-- Task inputs --
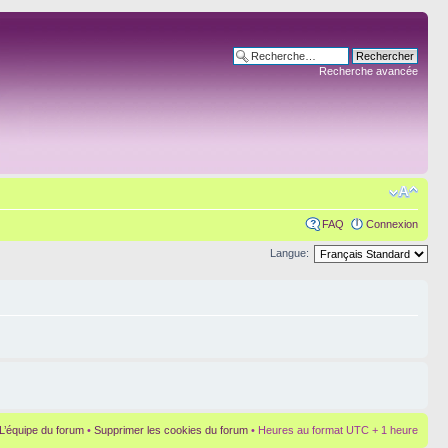
Recherche avancée
FAQ
Connexion
Langue:
L’équipe du forum
•
Supprimer les cookies du forum
• Heures au format UTC + 1 heure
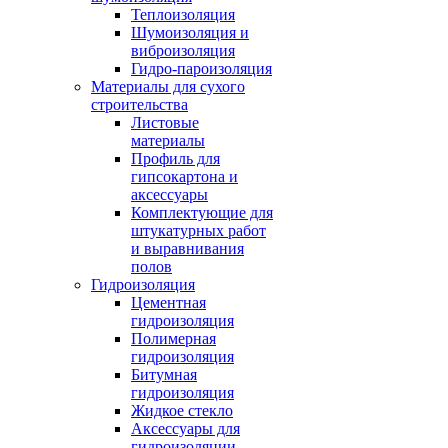
Теплоизоляция
Шумоизоляция и
виброизоляция
Гидро-пароизоляция
Материалы для сухого
строительства
Листовые
материалы
Профиль для
гипсокартона и
аксессуары
Комплектующие для
штукатурных работ
и выравнивания
полов
Гидроизоляция
Цементная
гидроизоляция
Полимерная
гидроизоляция
Битумная
гидроизоляция
Жидкое стекло
Аксессуары для
гидроизоляции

-- Requirement --
Each line of the listing must be restated word for word, and the pictures left out.

-- Solution below --
Recherche avancée
FAQ
Connexion
Langue:
L’équipe du forum
•
Supprimer les cookies du forum
• Heures au format UTC + 1 heure
Теплоизоляция
Шумоизоляция и
виброизоляция
Гидро-пароизоляция
Материалы для сухого
строительства
Листовые
материалы
Профиль для
гипсокартона и
аксессуары
Комплектующие для
штукатурных работ
и выравнивания
полов
Гидроизоляция
Цементная
гидроизоляция
Полимерная
гидроизоляция
Битумная
гидроизоляция
Жидкое стекло
Аксессуары для
гидроизоляции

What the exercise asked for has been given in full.